Luxury condos become high-rise rentals
Posted October 3, 2008 5:51 p.m. EDT
Updated October 3, 2008 6:16 p.m. EDT
Raleigh, N.C. — A slow economy has prevented investors who snapped up condominiums in downtown Raleigh from selling them for a quick profit. Many of the units are now on the market as rentals.
"The world's changed since the time they went into contract a little over a year ago," said Ed Fritsch, chief executive of Highwoods Properties Inc., which owns the RBC Plaza downtown.
About a third of the tower's 139 condominiums are being held by investors, many of whom can't cash out – or flip – the units until the economy improves.
A study by the Downtown Raleigh Alliance shows the price of some condominium developments dropped by as much as $40 per square foot in the last year.
"I don't think the flipping is occurring as much as it used to because the market changed," Raleigh Planning Director Mitchell Silver said.

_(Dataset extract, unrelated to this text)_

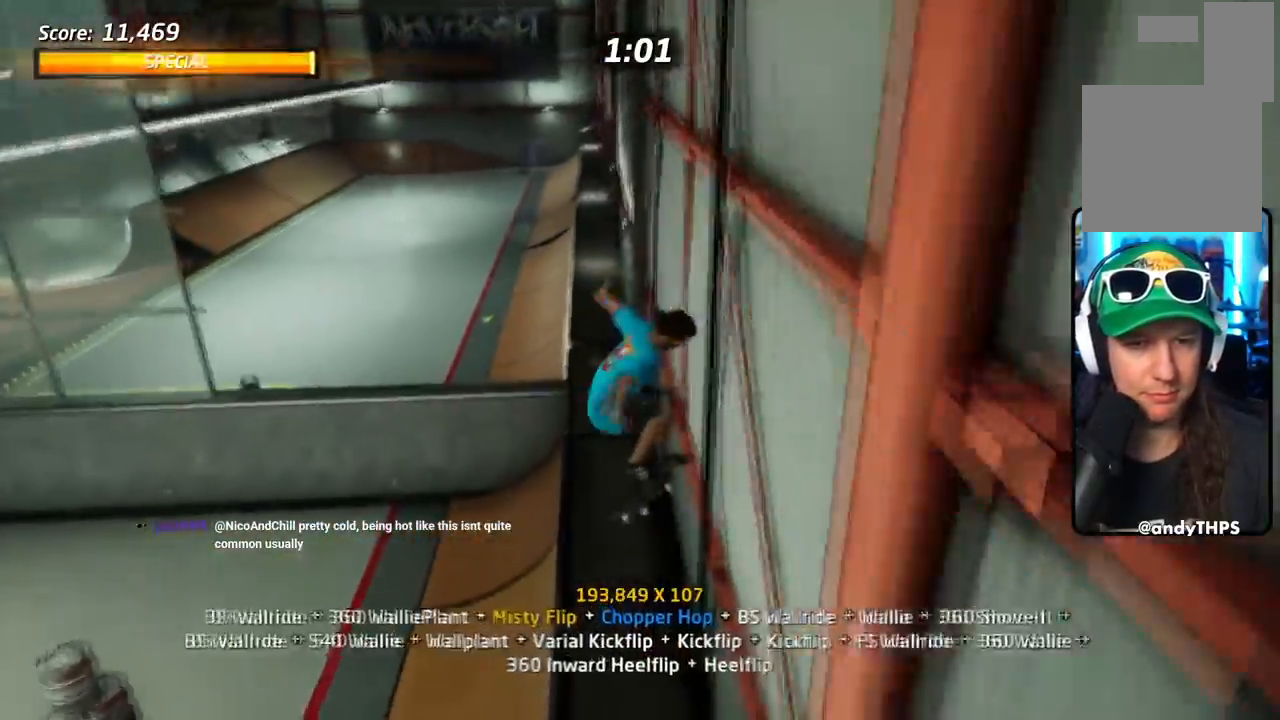
{"buttons": ["L1", "DPAD_UP"], "events": [[150, "SQUARE", "up"], [250, "CROSS", "down"], [284, "TRIANGLE", "up"], [300, "SQUARE", "down"], [384, "CROSS", "up"], [484, "SQUARE", "up"]]}
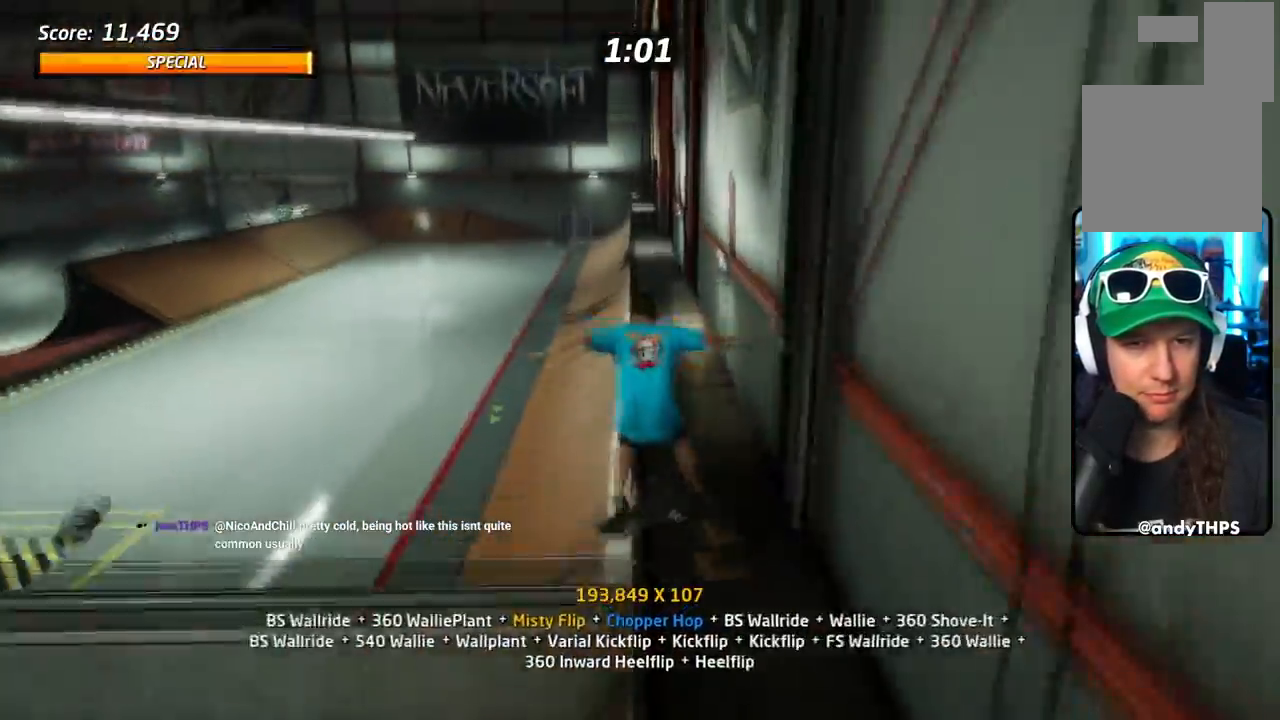
{"buttons": ["TRIANGLE"], "events": [[167, "DPAD_UP", "up"], [184, "TRIANGLE", "down"], [234, "DPAD_UP", "down"], [351, "DPAD_UP", "up"], [451, "L1", "up"]]}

Realtors at The Glenwood Agency have seen a 20 percent increase in the supply of downtown rental units, said Ann-Cabell Baum Anderson, president of the real estate agency.
"Any investor who's in and has a property to flip, a rental is a great option at least to have some cash flow during this time," Anderson said. "When things turn around in the spring (and) we're back into an appreciation situation, you turn around and you sell it."